As for the actual military capacity for China to invade Taiwan? They don’t really have that either.
There’s been more than enough ink spilled on this topic by people much smarter than I am, but I’d tell you to just go read Crossing the Strait and the China Maritime Report #22 instead of summarizing it all here. They don’t have the lift capacity or logistical capacity to actually do this.
Moreover, we haven't even touched upon the immense attritional toll that the Taiwanese would exact upon any PLA force attempting a crossing. As the USAF launches LRASMs and JASSMs from every available B-21, spanning from Anderson AFB to South Dakota, the scenario is akin to attempting an even more resource-intensive Operation Overlord in 1941 after the Wehrmacht had fortified the beach for 70 years in anticipation. The PLAN has yet to even conduct a single practice landing.

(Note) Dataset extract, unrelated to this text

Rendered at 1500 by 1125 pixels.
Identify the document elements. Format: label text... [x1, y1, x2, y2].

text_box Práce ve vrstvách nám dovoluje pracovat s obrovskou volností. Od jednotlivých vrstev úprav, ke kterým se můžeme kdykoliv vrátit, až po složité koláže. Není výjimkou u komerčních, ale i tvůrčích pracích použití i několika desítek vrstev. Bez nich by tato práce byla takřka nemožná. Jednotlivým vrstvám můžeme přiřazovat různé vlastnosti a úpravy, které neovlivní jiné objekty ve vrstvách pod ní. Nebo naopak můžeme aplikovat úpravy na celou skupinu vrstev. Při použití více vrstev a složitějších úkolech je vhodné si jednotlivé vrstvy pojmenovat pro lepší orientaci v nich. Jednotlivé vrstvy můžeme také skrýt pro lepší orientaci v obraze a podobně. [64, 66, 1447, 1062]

All of this is far from an exhaustive set of reasons why the uber-hawk line on China makes essentially no sense. I didn’t even mention the dozens of other foreign strategic priorities China has instead of Taiwan or their economic interests.
However, let's be clear: this does not imply that China is not a formidable competitor to the United States. Nor am I suggesting that they lack nationalistic and revanchist claims over the SCS and Taiwan. They operate under a repressive regime that warrants opposition, and their treatment of the Uighur population in Xinjiang is nothing short of atrocious.
We should take their ascent seriously in terms of American grand strategy and how we should invest our military capabilities, our posture, and in the relationships we have with partners and allies in the region. But can we please do this without losing our fucking minds?